Seguindo os passos da teoria de Savigny, a obra do jurista italiano Pasquale Stanislao Mancini pode ser apresentada como a primeira contribuição sistematizada sobre o princípio da nacionalidade na nascente ciência do direito internacional. Muito influenciado por Savigny, Mancini foi um dos principais pensadores que colaboraram para as tendências de exaltação da nação na Europa do século XIX. Para o jurista italiano, somente as nações deveriam ser consideradas sujeito de direito, uma vez que apresentam uma identidade com elementos naturais e históricos comuns, assim como uma consciência social.
A região, a raça, a língua, os costumes, a história, as leis e as religiões os elementos que compunham a natureza de cada povo e nação. “Desta intimidade comum, nasceria uma consciência comum, que serviria como “elemento espiritual animador das nacionalidades”.[13] A ideia mãe da nascente ciência do Direito Internacional de Mancini é, portanto, não o Estado, como queriam os liberais e contratualistas, mas a nacionalidade.
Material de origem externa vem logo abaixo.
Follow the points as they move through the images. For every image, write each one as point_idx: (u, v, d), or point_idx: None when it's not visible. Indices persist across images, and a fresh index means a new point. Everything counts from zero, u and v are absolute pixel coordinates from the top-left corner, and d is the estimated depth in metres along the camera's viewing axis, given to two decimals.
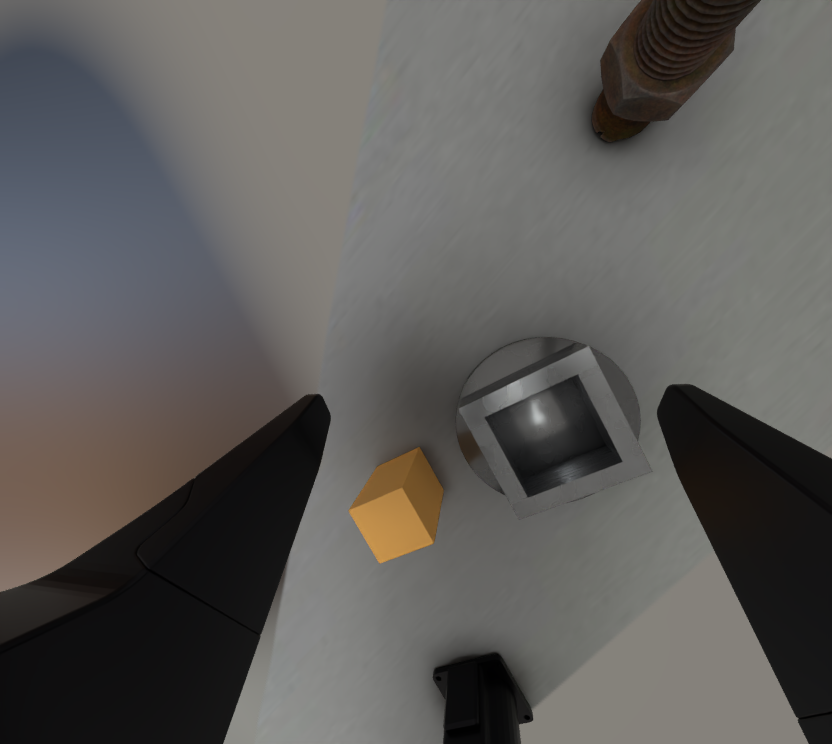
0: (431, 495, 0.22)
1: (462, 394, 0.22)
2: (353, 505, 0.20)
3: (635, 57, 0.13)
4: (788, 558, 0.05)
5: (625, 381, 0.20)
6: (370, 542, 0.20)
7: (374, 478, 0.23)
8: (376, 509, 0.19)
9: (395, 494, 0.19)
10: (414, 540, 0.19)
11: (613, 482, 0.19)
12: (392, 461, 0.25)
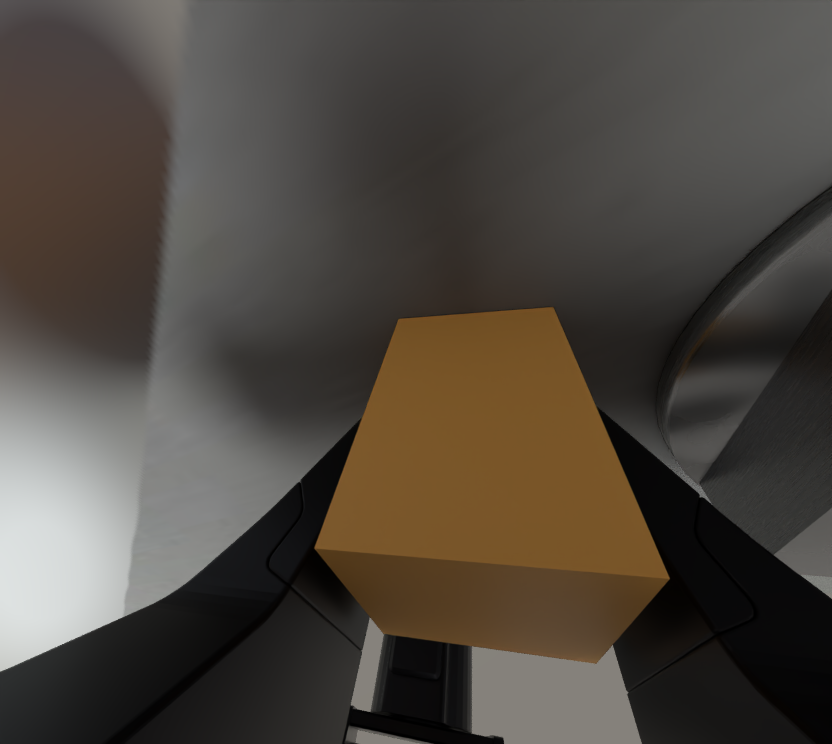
0: None
1: None
2: (339, 515, 0.04)
3: None
4: None
5: None
6: (375, 612, 0.05)
7: (405, 371, 0.07)
8: (456, 580, 0.04)
9: (604, 582, 0.03)
10: (537, 646, 0.05)
11: None
12: (457, 324, 0.08)
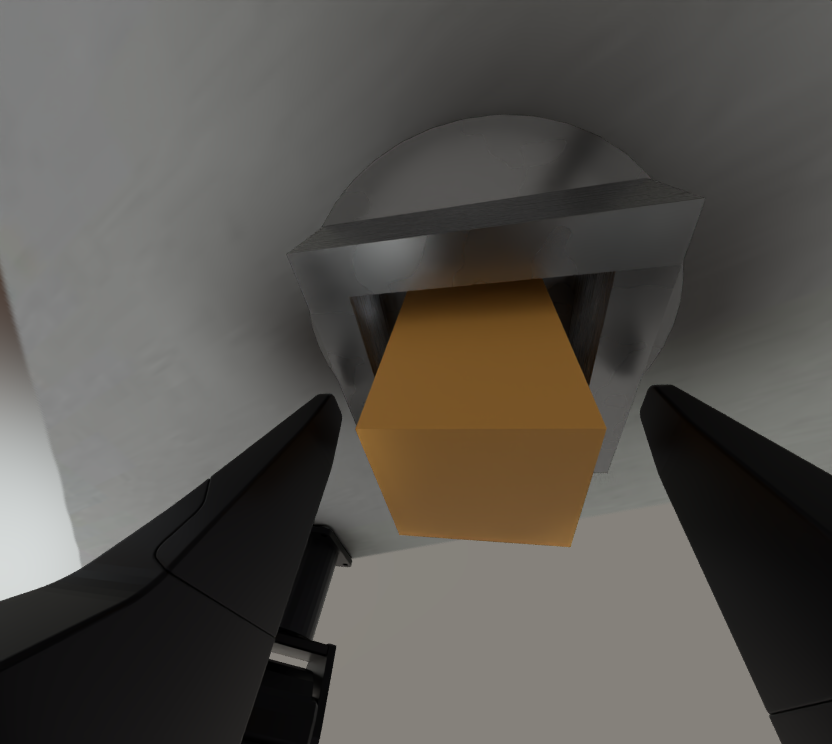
0: None
1: (332, 216, 0.09)
2: (371, 410, 0.06)
3: None
4: (759, 556, 0.05)
5: (670, 311, 0.09)
6: (395, 503, 0.07)
7: (416, 322, 0.08)
8: (459, 451, 0.06)
9: (563, 438, 0.05)
10: (523, 531, 0.07)
11: None
12: (459, 289, 0.09)
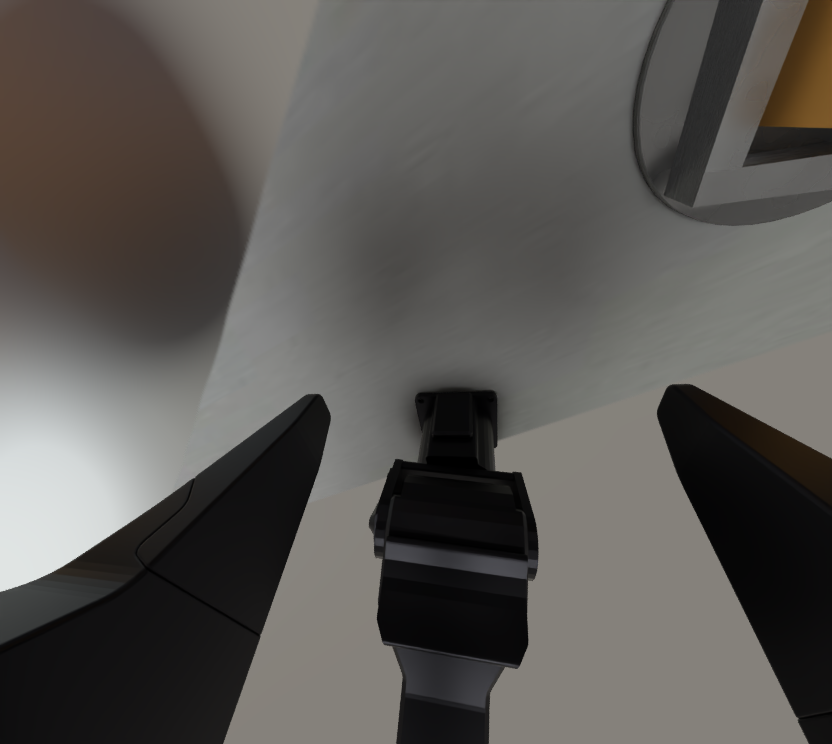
0: None
1: None
2: None
3: None
4: (788, 558, 0.05)
5: None
6: None
7: None
8: None
9: None
10: None
11: None
12: None
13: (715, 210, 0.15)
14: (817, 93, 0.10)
A nação, em suma, mesmo diante do declínio do Estado, não pereceria – o que, muito depois de Mancini, poderia ser em parte verificado com o Império Russo, URSS e Federação Russa, ligados por passado e costume comuns.
À época em que o autor italiano escrevia, em pleno século XIX, iniciava-se o processo que iria realizar a unificação da Itália, cujo território encontrava-se, até aquele momento, retalhado em diversos principados e em pequenos Estados. Justamente por ser partidário da unificação do Reino, Mancini afirmativa suas teses de que, no direito internacional, seria a “Nação” o ator a ser levado em conta, e não o Estado, sustentando que aquela deveria tomar para si a condição de protagonista do direito no cenário internacional, lançando sua força de entidade natural contra a artificialidade daquele que, até então, por grande parte dos pensadores era considerado o sujeito por excelência: o Estado.[14]
A concepção de “Nação”:
[…] “historicamente construída, livre de conflitos ideológicos, políticos ou religiosos, mais unida pelo amor à pátria do que pelo ódio às demais nações, contextualiza o jurista italiano entre as correntes idealistas e românticas do século XIX. Trata-se de uma característica que propiciou a absorção de alguns dos principais elementos do universalismo proposto por Savigny no campo do direito internacional privado.”[15]
O Estado, por sua vez, constituir-se-ia a partir do momento em que a “Nação” houvesse iniciado seu processo de organização política, em uma segunda etapa de vida da coletividade humana, momento em que esta última já se reconhecesse como detentora de sua própria individualidade por meio de elementos historicamente bem definidos.
Del principio della nazionalità come fondamento del diritto delle genti
A Busca por uma Teoria Científica do Direito Internacional
Pasquale Mancini, em Del principio della nazionalità come fondamento del diritto delle genti, parece bastante preocupado com os caminhos que a ciência do século XIX estava tomando. Nos últimos cem anos, segundo ele, houvera uma mudança nas bases e no aspecto de todas as ciências, o que acabou transcorrendo infrutuosamente para aquela do Direito das Gentes.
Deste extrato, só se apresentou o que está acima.